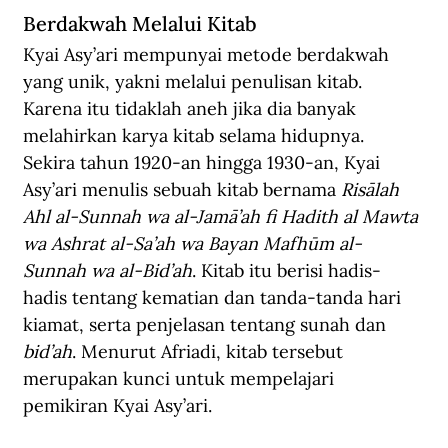
Berdakwah Melalui Kitab
Kyai Asy’ari mempunyai metode berdakwah 
yang unik, yakni melalui penulisan kitab. 
Karena itu tidaklah aneh jika dia banyak  
melahirkan karya kitab selama hidupnya. 
Sekira tahun 1920-an hingga 1930-an, Kyai 
Asy’ari menulis sebuah kitab bernama 
Risālah 
Ahl al-Sunnah wa al-Jamā’ah fi Hadith al Mawta 
wa Ashrat al-Sa’ah wa Bayan Mafhūm al-
Sunnah wa al-Bid’ah
. Kitab itu berisi hadis-
hadis tentang kematian dan tanda-tanda hari 
kiamat, serta penjelasan tentang sunah dan 
bid’ah
. Menurut Afriadi, kitab tersebut 
merupakan kunci untuk mempelajari 
pemikiran Kyai Asy’ari.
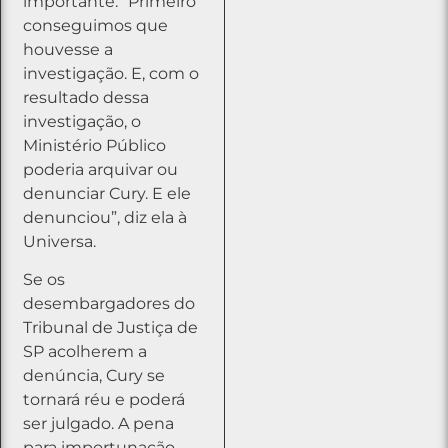
importante. “Primeiro
conseguimos que
houvesse a
investigação. E, com o
resultado dessa
investigação, o
Ministério Público
poderia arquivar ou
denunciar Cury. E ele
denunciou”, diz ela à
Universa.
Se os
desembargadores do
Tribunal de Justiça de
SP acolherem a
denúncia, Cury se
tornará réu e poderá
ser julgado. A pena
para importunação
^^^^
Write out the material above exactly. Skip the pictures.

Berdakwah Melalui Kitab
Kyai Asy’ari mempunyai metode berdakwah 
yang unik, yakni melalui penulisan kitab. 
Karena itu tidaklah aneh jika dia banyak  
melahirkan karya kitab selama hidupnya. 
Sekira tahun 1920-an hingga 1930-an, Kyai 
Asy’ari menulis sebuah kitab bernama 
Risālah 
Ahl al-Sunnah wa al-Jamā’ah fi Hadith al Mawta 
wa Ashrat al-Sa’ah wa Bayan Mafhūm al-
Sunnah wa al-Bid’ah
. Kitab itu berisi hadis-
hadis tentang kematian dan tanda-tanda hari 
kiamat, serta penjelasan tentang sunah dan 
bid’ah
. Menurut Afriadi, kitab tersebut 
merupakan kunci untuk mempelajari 
pemikiran Kyai Asy’ari.
importante. “Primeiro
conseguimos que
houvesse a
investigação. E, com o
resultado dessa
investigação, o
Ministério Público
poderia arquivar ou
denunciar Cury. E ele
denunciou”, diz ela à
Universa.
Se os
desembargadores do
Tribunal de Justiça de
SP acolherem a
denúncia, Cury se
tornará réu e poderá
ser julgado. A pena
para importunação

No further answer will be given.